[Opening TEXT SHOWN section]

So, does the Aam Aadmi Party really stand any chance of winning a large number of seats in the Lok Sabha, India’s parliament? And what would they do if they came to power?

It is no small task to campaign in a country of 1.2 billion people with 22 official languages. The only truly national party is Congress — the BJP has little or no presence in many of the southern states and both parties have relied on complex coalitions to govern.

AAP grew from the networks of anti-corruption campaigners who joined Anna Hazare’s protests at Delhi’s Jantar Mantar in 2011.

Kejriwal was among Hazare’s advisors, but a rift grew between the two men after Kejriwal decided to enter politics — something Hazare insisted he would never do.

The 45-year-old activist-turned-candidate built a network of volunteers from the students and young people who had joined the Jantar Mantar protests. During the Delhi elections, around 120,000 people canvassed for votes. Some had come from other states to help out.

Outside Delhi, few people believed AAP would get anywhere.

Odisha local leader Nishikanta Mohapatra told GlobalPost the party had a paltry 400 volunteers before the Delhi elections. He now wants 100,000 volunteers, to put a candidate up for every parliamentary seat in the state.

“We have a presence in 20 out of 30 districts here,” he said. “Right now lots of people are interested but we have to see how much they are dedicated to our cause.”

Since the Delhi elections on Dec. 8, AAP claims to have gained 500,000 members and opened offices in more than 320 districts across India.

Party leaders had aimed for a relatively modest 100 candidates for the national poll, but say the huge swell of support means they will stand in at least 300 of the 545 constituencies.

[Closing TEXT SHOWN section]

Name every person the text on the Aam Aadmi Party mentions by name.

[Opening DATA SECTION section]

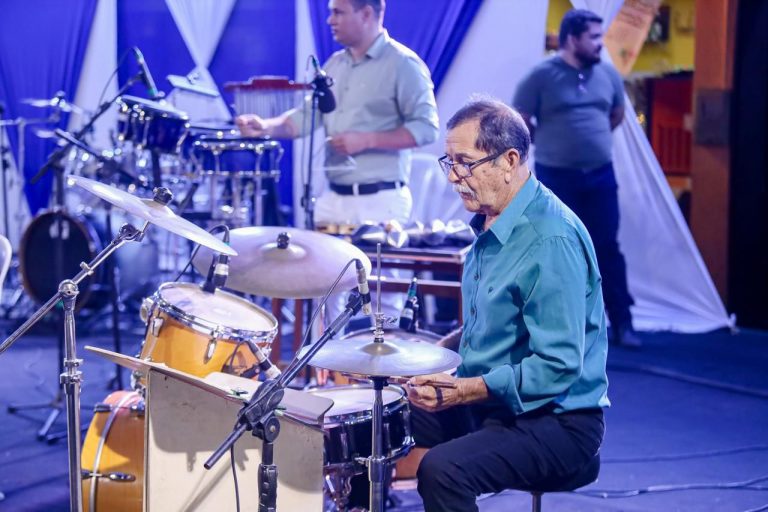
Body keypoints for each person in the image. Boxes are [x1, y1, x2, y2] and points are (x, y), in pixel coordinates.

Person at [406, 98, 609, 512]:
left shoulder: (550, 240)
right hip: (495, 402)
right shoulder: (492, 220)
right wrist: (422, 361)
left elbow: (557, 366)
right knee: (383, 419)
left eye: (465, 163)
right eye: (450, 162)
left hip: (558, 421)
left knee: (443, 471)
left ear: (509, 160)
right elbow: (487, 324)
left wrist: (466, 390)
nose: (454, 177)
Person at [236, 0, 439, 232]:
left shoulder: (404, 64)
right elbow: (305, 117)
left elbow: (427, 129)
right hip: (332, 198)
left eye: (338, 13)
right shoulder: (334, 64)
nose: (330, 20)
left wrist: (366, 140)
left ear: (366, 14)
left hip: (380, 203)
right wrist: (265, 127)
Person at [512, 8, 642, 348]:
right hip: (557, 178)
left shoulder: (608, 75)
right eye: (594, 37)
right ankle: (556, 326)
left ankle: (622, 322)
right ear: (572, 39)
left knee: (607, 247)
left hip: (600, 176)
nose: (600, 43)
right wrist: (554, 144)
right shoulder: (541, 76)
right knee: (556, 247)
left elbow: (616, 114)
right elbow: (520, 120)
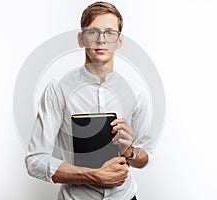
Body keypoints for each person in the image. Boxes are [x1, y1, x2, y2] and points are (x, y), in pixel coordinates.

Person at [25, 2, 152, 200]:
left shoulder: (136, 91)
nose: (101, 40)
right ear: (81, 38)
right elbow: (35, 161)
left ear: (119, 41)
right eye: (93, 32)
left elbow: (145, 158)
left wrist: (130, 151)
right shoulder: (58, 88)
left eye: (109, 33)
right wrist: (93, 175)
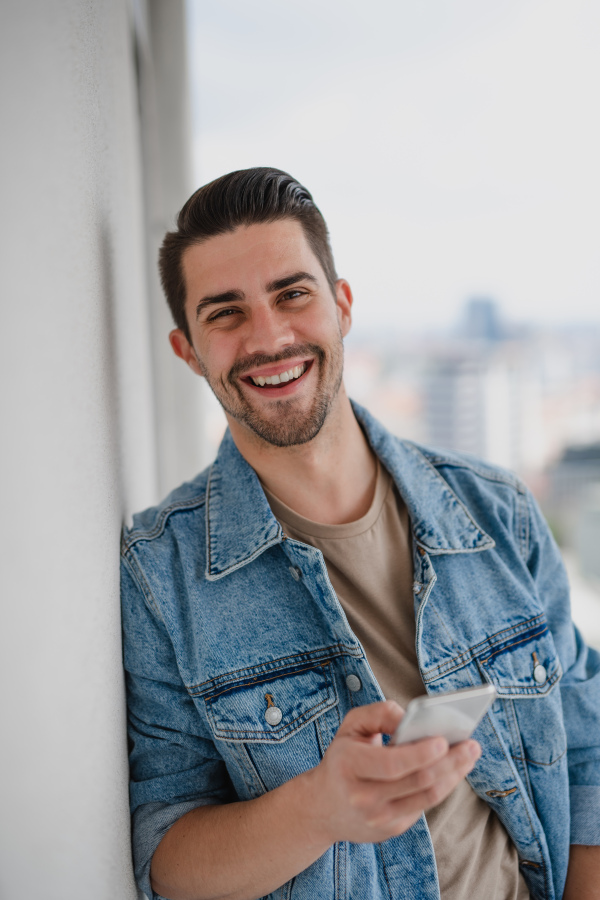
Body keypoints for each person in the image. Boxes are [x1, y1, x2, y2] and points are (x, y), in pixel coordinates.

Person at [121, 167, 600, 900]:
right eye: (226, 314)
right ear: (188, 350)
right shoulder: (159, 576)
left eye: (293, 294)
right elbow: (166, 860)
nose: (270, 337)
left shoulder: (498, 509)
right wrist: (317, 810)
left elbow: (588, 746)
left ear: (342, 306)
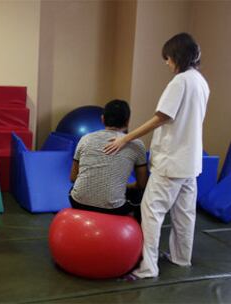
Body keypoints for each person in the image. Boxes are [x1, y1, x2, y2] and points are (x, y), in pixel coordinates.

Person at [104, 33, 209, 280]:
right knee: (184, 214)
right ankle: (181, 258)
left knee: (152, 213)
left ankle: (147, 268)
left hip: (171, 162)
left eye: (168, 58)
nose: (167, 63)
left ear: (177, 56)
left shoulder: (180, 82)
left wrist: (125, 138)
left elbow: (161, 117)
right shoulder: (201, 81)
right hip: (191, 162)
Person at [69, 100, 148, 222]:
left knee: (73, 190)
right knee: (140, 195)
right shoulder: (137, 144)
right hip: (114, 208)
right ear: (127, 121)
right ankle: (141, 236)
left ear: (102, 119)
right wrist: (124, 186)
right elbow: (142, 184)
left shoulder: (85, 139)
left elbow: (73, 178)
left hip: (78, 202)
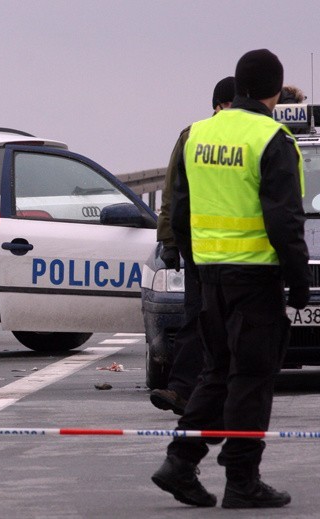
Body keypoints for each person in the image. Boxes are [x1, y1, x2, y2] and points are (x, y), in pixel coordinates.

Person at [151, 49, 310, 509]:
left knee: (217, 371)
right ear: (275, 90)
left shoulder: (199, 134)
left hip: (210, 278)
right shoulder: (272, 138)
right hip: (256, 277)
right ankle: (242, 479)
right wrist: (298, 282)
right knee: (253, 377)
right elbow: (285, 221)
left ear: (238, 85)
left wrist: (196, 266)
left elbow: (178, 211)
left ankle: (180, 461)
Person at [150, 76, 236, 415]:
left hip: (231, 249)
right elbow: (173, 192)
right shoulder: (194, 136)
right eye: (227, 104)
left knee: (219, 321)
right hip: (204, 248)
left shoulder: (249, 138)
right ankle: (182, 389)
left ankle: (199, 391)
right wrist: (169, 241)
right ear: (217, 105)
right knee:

[Closing DATA SECTION section]

§ ANSWER TO THIS EXERCISE: Anna Hazare, Kejriwal, Nishikanta Mohapatra